#### Activity
An exact copy of all the data is the required output.

#### Extracted entries
• • • •

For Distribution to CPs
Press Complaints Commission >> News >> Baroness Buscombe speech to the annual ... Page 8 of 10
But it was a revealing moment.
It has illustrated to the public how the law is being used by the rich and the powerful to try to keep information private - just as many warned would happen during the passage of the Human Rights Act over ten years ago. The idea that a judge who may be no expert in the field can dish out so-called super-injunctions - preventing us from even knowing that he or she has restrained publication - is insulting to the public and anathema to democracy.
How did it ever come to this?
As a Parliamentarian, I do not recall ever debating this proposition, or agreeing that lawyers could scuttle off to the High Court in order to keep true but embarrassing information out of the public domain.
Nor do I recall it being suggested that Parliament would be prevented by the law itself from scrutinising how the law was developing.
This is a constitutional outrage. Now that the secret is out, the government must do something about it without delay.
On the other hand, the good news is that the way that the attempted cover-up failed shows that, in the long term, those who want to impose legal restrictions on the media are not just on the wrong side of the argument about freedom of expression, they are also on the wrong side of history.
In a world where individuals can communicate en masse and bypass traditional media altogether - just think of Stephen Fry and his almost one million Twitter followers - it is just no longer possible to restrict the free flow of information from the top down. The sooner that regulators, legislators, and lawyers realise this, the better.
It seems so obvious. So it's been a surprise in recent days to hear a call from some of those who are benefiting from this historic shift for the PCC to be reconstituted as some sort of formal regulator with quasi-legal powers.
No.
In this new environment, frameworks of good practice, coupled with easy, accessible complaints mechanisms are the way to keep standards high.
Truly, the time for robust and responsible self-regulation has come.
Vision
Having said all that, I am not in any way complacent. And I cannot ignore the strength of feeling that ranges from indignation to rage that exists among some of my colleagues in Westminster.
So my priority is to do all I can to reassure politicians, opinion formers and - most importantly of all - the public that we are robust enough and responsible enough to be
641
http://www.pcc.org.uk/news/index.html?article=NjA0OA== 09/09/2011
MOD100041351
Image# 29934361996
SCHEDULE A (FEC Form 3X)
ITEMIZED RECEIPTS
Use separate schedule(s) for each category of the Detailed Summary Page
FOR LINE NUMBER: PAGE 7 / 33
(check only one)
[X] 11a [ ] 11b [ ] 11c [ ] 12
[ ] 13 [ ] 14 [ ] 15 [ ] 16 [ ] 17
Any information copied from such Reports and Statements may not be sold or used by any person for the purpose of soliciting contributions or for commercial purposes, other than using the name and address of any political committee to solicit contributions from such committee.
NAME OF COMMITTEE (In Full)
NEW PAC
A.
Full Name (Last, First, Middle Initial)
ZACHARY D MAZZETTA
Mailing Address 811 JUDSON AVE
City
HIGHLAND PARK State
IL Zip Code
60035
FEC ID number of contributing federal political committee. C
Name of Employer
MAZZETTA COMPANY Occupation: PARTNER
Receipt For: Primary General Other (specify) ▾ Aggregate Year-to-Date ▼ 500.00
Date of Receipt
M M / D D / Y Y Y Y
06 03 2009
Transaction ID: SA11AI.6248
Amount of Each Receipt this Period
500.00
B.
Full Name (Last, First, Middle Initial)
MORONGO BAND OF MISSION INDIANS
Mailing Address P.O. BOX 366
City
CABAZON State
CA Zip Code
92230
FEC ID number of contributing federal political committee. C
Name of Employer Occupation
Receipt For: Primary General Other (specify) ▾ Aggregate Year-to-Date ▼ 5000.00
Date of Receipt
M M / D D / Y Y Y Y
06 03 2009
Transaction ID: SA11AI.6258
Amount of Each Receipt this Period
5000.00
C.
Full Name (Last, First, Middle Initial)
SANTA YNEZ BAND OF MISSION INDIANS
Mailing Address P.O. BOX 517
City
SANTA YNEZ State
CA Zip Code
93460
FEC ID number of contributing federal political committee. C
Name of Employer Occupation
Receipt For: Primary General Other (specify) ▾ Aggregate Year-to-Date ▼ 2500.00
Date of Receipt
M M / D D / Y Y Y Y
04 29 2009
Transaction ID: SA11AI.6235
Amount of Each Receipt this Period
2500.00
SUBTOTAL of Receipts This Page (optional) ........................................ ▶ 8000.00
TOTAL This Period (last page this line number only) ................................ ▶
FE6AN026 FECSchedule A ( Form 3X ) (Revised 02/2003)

• • • •

#### Written answer
For Distribution to CPs
Press Complaints Commission >> News >> Baroness Buscombe speech to the annual ... Page 8 of 10
But it was a revealing moment.
It has illustrated to the public how the law is being used by the rich and the powerful to try to keep information private - just as many warned would happen during the passage of the Human Rights Act over ten years ago. The idea that a judge who may be no expert in the field can dish out so-called super-injunctions - preventing us from even knowing that he or she has restrained publication - is insulting to the public and anathema to democracy.
How did it ever come to this?
As a Parliamentarian, I do not recall ever debating this proposition, or agreeing that lawyers could scuttle off to the High Court in order to keep true but embarrassing information out of the public domain.
Nor do I recall it being suggested that Parliament would be prevented by the law itself from scrutinising how the law was developing.
This is a constitutional outrage. Now that the secret is out, the government must do something about it without delay.
On the other hand, the good news is that the way that the attempted cover-up failed shows that, in the long term, those who want to impose legal restrictions on the media are not just on the wrong side of the argument about freedom of expression, they are also on the wrong side of history.
In a world where individuals can communicate en masse and bypass traditional media altogether - just think of Stephen Fry and his almost one million Twitter followers - it is just no longer possible to restrict the free flow of information from the top down. The sooner that regulators, legislators, and lawyers realise this, the better.
It seems so obvious. So it's been a surprise in recent days to hear a call from some of those who are benefiting from this historic shift for the PCC to be reconstituted as some sort of formal regulator with quasi-legal powers.
No.
In this new environment, frameworks of good practice, coupled with easy, accessible complaints mechanisms are the way to keep standards high.
Truly, the time for robust and responsible self-regulation has come.
Vision
Having said all that, I am not in any way complacent. And I cannot ignore the strength of feeling that ranges from indignation to rage that exists among some of my colleagues in Westminster.
So my priority is to do all I can to reassure politicians, opinion formers and - most importantly of all - the public that we are robust enough and responsible enough to be
641
http://www.pcc.org.uk/news/index.html?article=NjA0OA== 09/09/2011
MOD100041351
Image# 29934361996
SCHEDULE A (FEC Form 3X)
ITEMIZED RECEIPTS
Use separate schedule(s) for each category of the Detailed Summary Page
FOR LINE NUMBER: PAGE 7 / 33
(check only one)
[X] 11a [ ] 11b [ ] 11c [ ] 12
[ ] 13 [ ] 14 [ ] 15 [ ] 16 [ ] 17
Any information copied from such Reports and Statements may not be sold or used by any person for the purpose of soliciting contributions or for commercial purposes, other than using the name and address of any political committee to solicit contributions from such committee.
NAME OF COMMITTEE (In Full)
NEW PAC
A.
Full Name (Last, First, Middle Initial)
ZACHARY D MAZZETTA
Mailing Address 811 JUDSON AVE
City
HIGHLAND PARK State
IL Zip Code
60035
FEC ID number of contributing federal political committee. C
Name of Employer
MAZZETTA COMPANY Occupation: PARTNER
Receipt For: Primary General Other (specify) ▾ Aggregate Year-to-Date ▼ 500.00
Date of Receipt
M M / D D / Y Y Y Y
06 03 2009
Transaction ID: SA11AI.6248
Amount of Each Receipt this Period
500.00
B.
Full Name (Last, First, Middle Initial)
MORONGO BAND OF MISSION INDIANS
Mailing Address P.O. BOX 366
City
CABAZON State
CA Zip Code
92230
FEC ID number of contributing federal political committee. C
Name of Employer Occupation
Receipt For: Primary General Other (specify) ▾ Aggregate Year-to-Date ▼ 5000.00
Date of Receipt
M M / D D / Y Y Y Y
06 03 2009
Transaction ID: SA11AI.6258
Amount of Each Receipt this Period
5000.00
C.
Full Name (Last, First, Middle Initial)
SANTA YNEZ BAND OF MISSION INDIANS
Mailing Address P.O. BOX 517
City
SANTA YNEZ State
CA Zip Code
93460
FEC ID number of contributing federal political committee. C
Name of Employer Occupation
Receipt For: Primary General Other (specify) ▾ Aggregate Year-to-Date ▼ 2500.00
Date of Receipt
M M / D D / Y Y Y Y
04 29 2009
Transaction ID: SA11AI.6235
Amount of Each Receipt this Period
2500.00
SUBTOTAL of Receipts This Page (optional) ........................................ ▶ 8000.00
TOTAL This Period (last page this line number only) ................................ ▶
FE6AN026 FECSchedule A ( Form 3X ) (Revised 02/2003)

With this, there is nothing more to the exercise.